_INSTRUCTIONS TO FOLLOW_. The string "CROSS" appears in some lines of the data. Report how many, with no other words.
START THE INPUT
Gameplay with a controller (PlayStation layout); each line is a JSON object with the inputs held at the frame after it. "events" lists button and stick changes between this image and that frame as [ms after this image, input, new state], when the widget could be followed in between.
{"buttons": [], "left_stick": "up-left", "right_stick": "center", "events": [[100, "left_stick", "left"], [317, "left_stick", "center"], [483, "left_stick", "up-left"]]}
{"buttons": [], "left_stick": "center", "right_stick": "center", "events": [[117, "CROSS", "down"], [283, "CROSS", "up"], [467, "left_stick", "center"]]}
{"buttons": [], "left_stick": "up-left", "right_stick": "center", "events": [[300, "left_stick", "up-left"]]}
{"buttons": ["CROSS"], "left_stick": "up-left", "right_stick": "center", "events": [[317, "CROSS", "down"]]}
END THE INPUT
_YOUR RESPONSE_. 2